Nope, the first paragraph was directed at those you were critiquing.
I don't really think that PV is in trouble from EROEI calculations, just from people trying to site it in daft places without sunshine or store it for baseload or transport it thousands of miles.
Let's get the darn thing working where it is most suitable first.

What I'm seeing in Seattle are incremental additions of PV into the urban infrastructure, notably:

mini-meters

and SpeedInfo radar

.

It's interesting that PV is being deployed to enable new scenarios, instead of retrofitting existing ones.

Well don't overlook the thousands upon thousands of Highway Info Signs that are now on PV/Batt instead of running off a little, probably dirty as hell 2-cycle generator. Portable, Durable and Programmable (ie, countless messages in one piece of hardware)
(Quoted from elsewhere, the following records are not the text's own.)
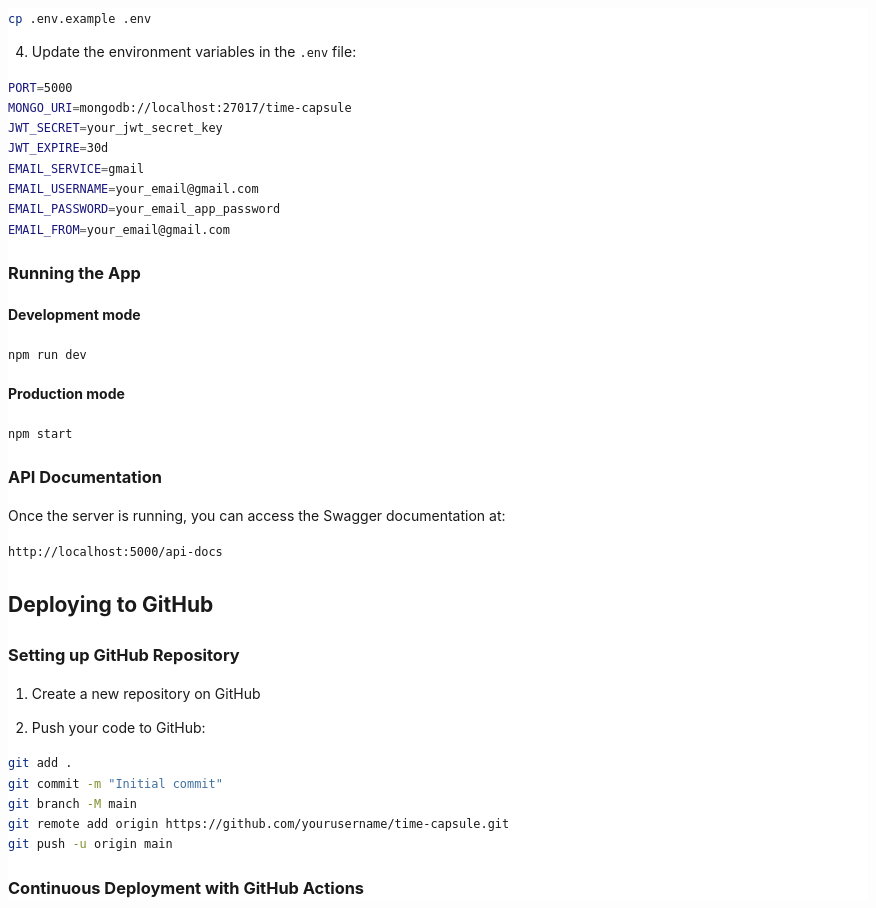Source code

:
 ```bash
cp .env.example .env
```

4. Update the environment variables in the `.env` file:

```bash
PORT=5000
MONGO_URI=mongodb://localhost:27017/time-capsule
JWT_SECRET=your_jwt_secret_key
JWT_EXPIRE=30d
EMAIL_SERVICE=gmail
EMAIL_USERNAME=your_email@gmail.com
EMAIL_PASSWORD=your_email_app_password
EMAIL_FROM=your_email@gmail.com
```

### Running the App

#### Development mode

```bash
npm run dev
```

#### Production mode

```bash
npm start
```

### API Documentation

Once the server is running, you can access the Swagger documentation at:

```
http://localhost:5000/api-docs
```

## Deploying to GitHub

### Setting up GitHub Repository

1. Create a new repository on GitHub

2. Push your code to GitHub:

```bash
git add .
git commit -m "Initial commit"
git branch -M main
git remote add origin https://github.com/yourusername/time-capsule.git
git push -u origin main
```

### Continuous Deployment with GitHub Actions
It does enable new applications, with the access to truly independent power. Some will be as nuts as the times we live in. It's inevitable.. but the PV can be salvaged for better uses down the line.

Bob

Here, in Switz. PV is being touted to light gardens, lovely and scenic amongst the plants; entryways, walkways, commercial signs, forest paths, at night. (Previously unlighted, on the whole.) All the stores are filled with small solar devices and they are selling like hot cakes. Most (all I saw) are made in China. It is the new cool green - acid green - thing.

My neighbor bought some and already threw them out. Had to pay recycling tax, ha ha.

Yarrrgghh.. you caught me on my favorite pet peeve. Those little solar "Pathway Lights".. Ok, my turn to kvetch! Instead of putting Solar into something actually needed, this is a 'created need'.. which might be ok, but for the cheapness of the construction and how many I see which have died and end up making the technology become equated with Nonfunctioning stuff floating around in the garden shed..

Useful alternates.. Maybe putting your TV/Stereo remotes with little panels into a holder on the windowsill, alongside the Ipod, flashlight, and the Indoor/Outdoor Thermometer.. all items I have recently had to deal with dead little batteries in.

Also, however, I have made my Voltmeter run on Solar charged AA batts instead of Mercury Watch Cells, and my Address Book, (HP 200LX) is also a new 'Window Chotchke'

Baby Steps!
Bob

Considering the PV is in the very early stages of exponential growth, the current power contributions of the existing PV is tiny and of little importance. What is important at this phase is that PV manufacturing is profitable enough to generate rapid progress. Looked at from that respect, these frivolous applications are actually doing us a big favor. In essence they are helping to subsidize the early development effort.

I've come round to the idea of solar PV on cars, which initially I thought was daft as the contribution to powering the car as it is driving would be tiny.
What I hadn't thought about was that it can run the air-con in hot climates, making the car cool when you get back into it and saving you leaving the battery working hard.